*Problems to work on:*
• A. In the forum thread about conditional statements, which language does the original poster say they are using?
• B. Continue the forum thread about conditional statements, picking up right after its final reply.

*Excerpt:*
Question about conditional statements.
 
Hello everyone!

I am wondering if you can declare a variable inside a conditional statement, and then use that variable out side of the conditional statement.

Thank you!

johnsfine 04-05-2013 12:21 PM

What programming language?

In C++ you cannot do that.

jason13131414 04-05-2013 01:36 PM

Thanks for the reply.

Shell script.

rknichols 04-05-2013 03:21 PM

For bash the answer is basically "yes", but if a block of commands is executed in a subshell, then changes to variables in that block are not communicated back to the parent shell. A parenthesized list explicitly forces execution to a subshell. Commands run in the background are also done in a separate process. A block of commands with its input or output directed through a pipeline also causes those commands to be executed in a subshell, and this is a frequent cause of problems in shell scripts.

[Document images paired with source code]
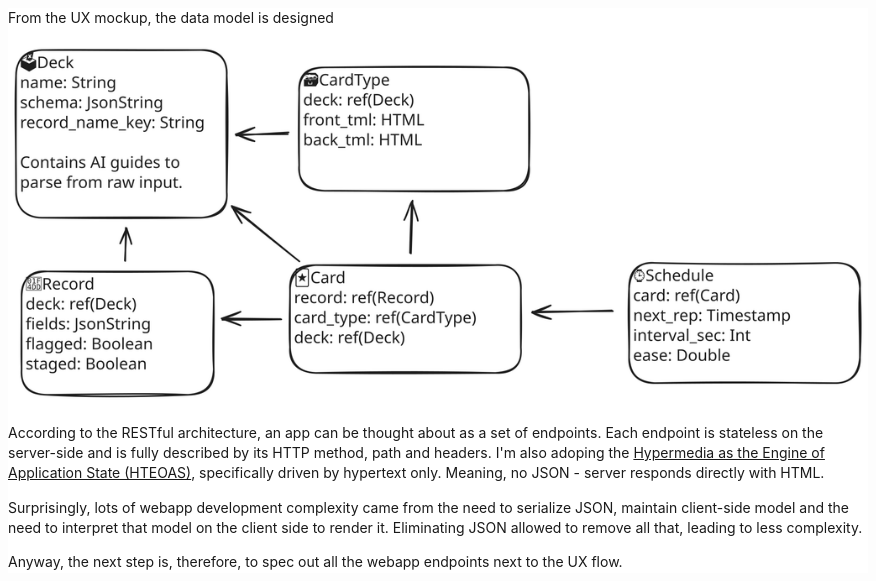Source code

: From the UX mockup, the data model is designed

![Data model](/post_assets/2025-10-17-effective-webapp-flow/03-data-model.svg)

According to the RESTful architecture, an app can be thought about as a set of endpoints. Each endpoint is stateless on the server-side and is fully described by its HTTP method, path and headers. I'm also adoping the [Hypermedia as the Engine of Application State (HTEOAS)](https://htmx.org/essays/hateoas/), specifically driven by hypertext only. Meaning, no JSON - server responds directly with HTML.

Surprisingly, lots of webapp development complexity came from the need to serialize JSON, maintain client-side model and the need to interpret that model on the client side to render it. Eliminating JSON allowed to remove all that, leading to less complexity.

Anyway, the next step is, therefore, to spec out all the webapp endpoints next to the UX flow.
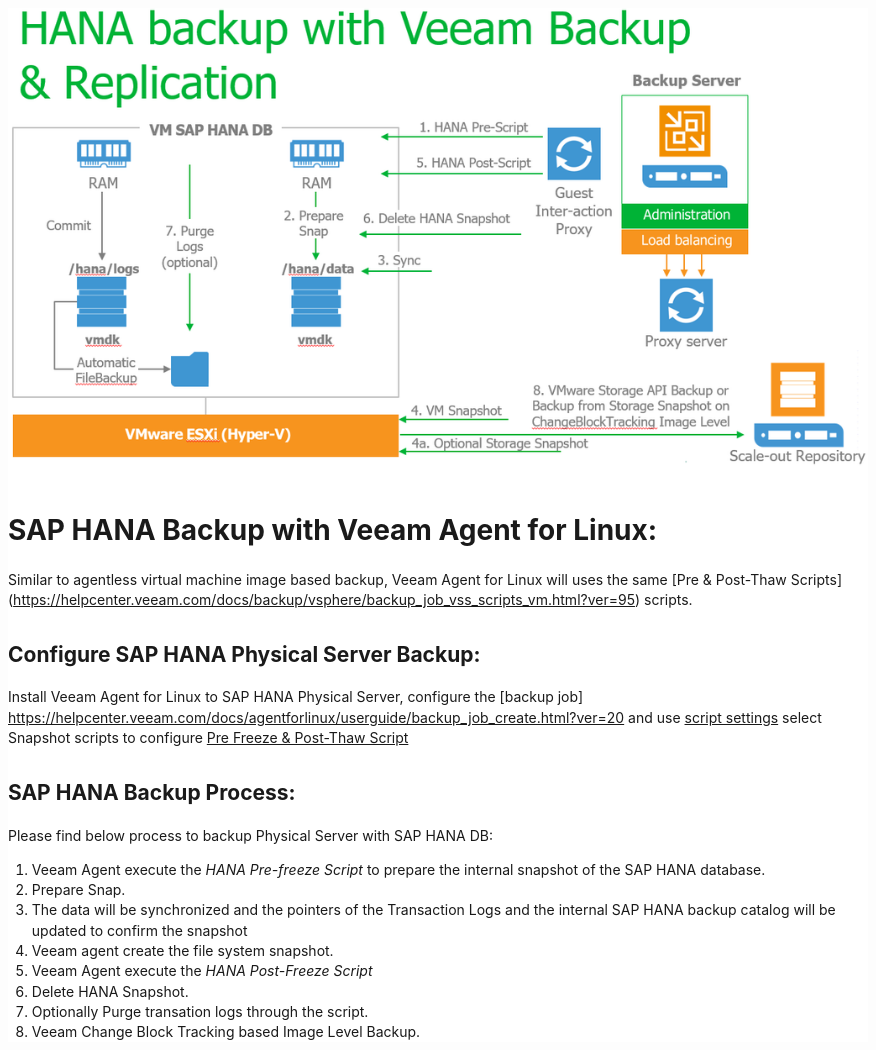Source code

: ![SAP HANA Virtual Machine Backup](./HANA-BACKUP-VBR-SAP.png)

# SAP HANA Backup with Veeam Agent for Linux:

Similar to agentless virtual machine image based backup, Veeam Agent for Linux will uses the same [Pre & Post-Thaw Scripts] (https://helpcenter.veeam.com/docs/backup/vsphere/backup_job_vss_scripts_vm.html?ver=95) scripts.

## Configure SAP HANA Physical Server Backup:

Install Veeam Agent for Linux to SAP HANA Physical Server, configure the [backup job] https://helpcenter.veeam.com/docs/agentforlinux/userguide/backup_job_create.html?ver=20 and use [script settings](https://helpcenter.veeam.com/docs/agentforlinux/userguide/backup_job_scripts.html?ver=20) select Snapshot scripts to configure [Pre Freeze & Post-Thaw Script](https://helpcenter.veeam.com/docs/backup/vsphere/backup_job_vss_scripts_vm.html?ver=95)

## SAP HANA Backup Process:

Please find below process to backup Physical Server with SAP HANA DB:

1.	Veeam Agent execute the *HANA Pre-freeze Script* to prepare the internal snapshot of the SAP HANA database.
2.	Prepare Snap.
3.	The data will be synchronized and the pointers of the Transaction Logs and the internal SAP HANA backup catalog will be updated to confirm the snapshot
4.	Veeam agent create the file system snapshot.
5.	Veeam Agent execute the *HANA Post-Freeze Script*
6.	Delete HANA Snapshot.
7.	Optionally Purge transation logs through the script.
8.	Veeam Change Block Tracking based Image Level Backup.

*Responses by item number:*
• A. Shell script.

• B.
Code:

N=0
echo hello world | {
    cat
    N=42  # This will not be seen in the parent shell
}
echo $N    # N still seen as 0 here

The code within an "if ... then ... fi" construct is also a block that could have its I/O pipelined, though doing so is pretty uncommon:
Code:

N=0
echo testing | if [[ $N == 0 ]]; then
    echo "I am here"
    cat
    N=22
fi
echo $N    # Still seen as 0

Without the pipeline, and even with simple (albeit unusual) redirection, the setting of N does occur in the main shell:
Code:

N=0
if [[ $N == 0 ]]; then
    echo "I am here"
    head
    N=55
fi </etc/profile
echo $N    # Has value 55


jason13131414 04-05-2013 04:18 PM

Thank you for the response!!! Solved my problem!!!